• _Aim_:
Reproduce the following forum thread on muzzle brakes word for word, from its title to the final divider.

• _Text passage_:
** Begin **

# Muzzle Brake



## Bigj (Jul 22, 2007)

Who in Houston is doing a good job on muzzle brakes


----------



## OrangeS30 (Jun 21, 2009)

MG Arms in Spring. They are right down the street from Carter's Country.


----------



## coogerpop (Sep 3, 2009)

Lindstrom Machine...Larry Lindstrom...good guy and great work.


----------



## woods (Dec 3, 2011)

Briley makes a nice looking one, flush if your barrel is thick enough










sorta like an expanded metal thingy but works good


----------



## yep (Jul 25, 2006)

that is a cool looking brake. how do you like it, how effective is it?


----------



## woods (Dec 3, 2011)

Not as effective on recoil as some but not as loud as those that are more effective. They don't give reduction on their website

http://www.briley.com/briley-rifles.aspx

but I would guess at about 35%

Wouldn't put it on a light 375 but it was just enough on a 338 win mag to make it more shootable on an old shoulder, about down to a 30-06 in a light rifle level


----------



## THE JAMMER (Aug 1, 2005)

X2 on Kerry at Match Grade.


----------



## MHMRanch (Jun 29, 2009)

call active tuning solutions and talk to Johny 281-516-3537


----------



## horned frog (Nov 9, 2008)

Just go to Hondo and get a Vias brake.


----------



## djduke47823 (Jun 7, 2005)

Chris @ Aquila Firearms 713-870-9398


----------



## MoonShadow (Jun 3, 2007)

X2 for Chris at http://www.aquilafirearms.com/


----------



## Tailshot (Jan 23, 2010)

horned frog said:


> Just go to Hondo and get a Vias brake.


x2. Got 'em on my 3 personal and 2 work rifles. My .338 Lapua custom tactical rifle feels like a .243 Win.


----------



## Bigj (Jul 22, 2007)

Thanks for all the input Guys I went with a vandenberg ED has built several guns for me doe's a good job on everything he touches


----------

** End **

• _Record excerpts_:

** Begin **

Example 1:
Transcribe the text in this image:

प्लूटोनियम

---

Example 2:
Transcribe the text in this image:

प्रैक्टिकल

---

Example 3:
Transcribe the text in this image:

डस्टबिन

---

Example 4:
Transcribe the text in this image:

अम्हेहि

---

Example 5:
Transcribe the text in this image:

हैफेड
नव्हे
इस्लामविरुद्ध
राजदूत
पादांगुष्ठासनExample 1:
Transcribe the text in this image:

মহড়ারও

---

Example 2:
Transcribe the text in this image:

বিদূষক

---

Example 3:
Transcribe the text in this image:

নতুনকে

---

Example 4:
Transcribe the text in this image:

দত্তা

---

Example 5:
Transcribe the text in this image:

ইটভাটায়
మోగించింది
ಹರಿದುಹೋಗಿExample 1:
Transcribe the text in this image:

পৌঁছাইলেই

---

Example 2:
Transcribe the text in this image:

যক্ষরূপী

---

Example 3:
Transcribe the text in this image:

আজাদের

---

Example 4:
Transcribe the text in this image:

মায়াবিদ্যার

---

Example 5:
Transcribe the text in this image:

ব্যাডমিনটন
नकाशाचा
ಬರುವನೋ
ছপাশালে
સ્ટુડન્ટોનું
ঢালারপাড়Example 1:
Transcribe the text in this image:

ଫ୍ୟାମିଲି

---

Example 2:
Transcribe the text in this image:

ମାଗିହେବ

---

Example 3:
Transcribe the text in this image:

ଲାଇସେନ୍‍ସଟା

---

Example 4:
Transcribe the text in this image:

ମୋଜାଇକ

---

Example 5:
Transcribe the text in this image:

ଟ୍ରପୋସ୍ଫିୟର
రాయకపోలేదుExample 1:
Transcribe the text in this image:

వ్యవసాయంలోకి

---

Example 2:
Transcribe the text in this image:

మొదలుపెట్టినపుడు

** End **

• _The result_:
# Muzzle Brake



## Bigj (Jul 22, 2007)

Who in Houston is doing a good job on muzzle brakes


----------



## OrangeS30 (Jun 21, 2009)

MG Arms in Spring. They are right down the street from Carter's Country.


----------



## coogerpop (Sep 3, 2009)

Lindstrom Machine...Larry Lindstrom...good guy and great work.


----------



## woods (Dec 3, 2011)

Briley makes a nice looking one, flush if your barrel is thick enough










sorta like an expanded metal thingy but works good


----------



## yep (Jul 25, 2006)

that is a cool looking brake. how do you like it, how effective is it?


----------



## woods (Dec 3, 2011)

Not as effective on recoil as some but not as loud as those that are more effective. They don't give reduction on their website

http://www.briley.com/briley-rifles.aspx

but I would guess at about 35%

Wouldn't put it on a light 375 but it was just enough on a 338 win mag to make it more shootable on an old shoulder, about down to a 30-06 in a light rifle level


----------



## THE JAMMER (Aug 1, 2005)

X2 on Kerry at Match Grade.


----------



## MHMRanch (Jun 29, 2009)

call active tuning solutions and talk to Johny 281-516-3537


----------



## horned frog (Nov 9, 2008)

Just go to Hondo and get a Vias brake.


----------



## djduke47823 (Jun 7, 2005)

Chris @ Aquila Firearms 713-870-9398


----------



## MoonShadow (Jun 3, 2007)

X2 for Chris at http://www.aquilafirearms.com/


----------



## Tailshot (Jan 23, 2010)

horned frog said:


> Just go to Hondo and get a Vias brake.


x2. Got 'em on my 3 personal and 2 work rifles. My .338 Lapua custom tactical rifle feels like a .243 Win.


----------



## Bigj (Jul 22, 2007)

Thanks for all the input Guys I went with a vandenberg ED has built several guns for me doe's a good job on everything he touches


----------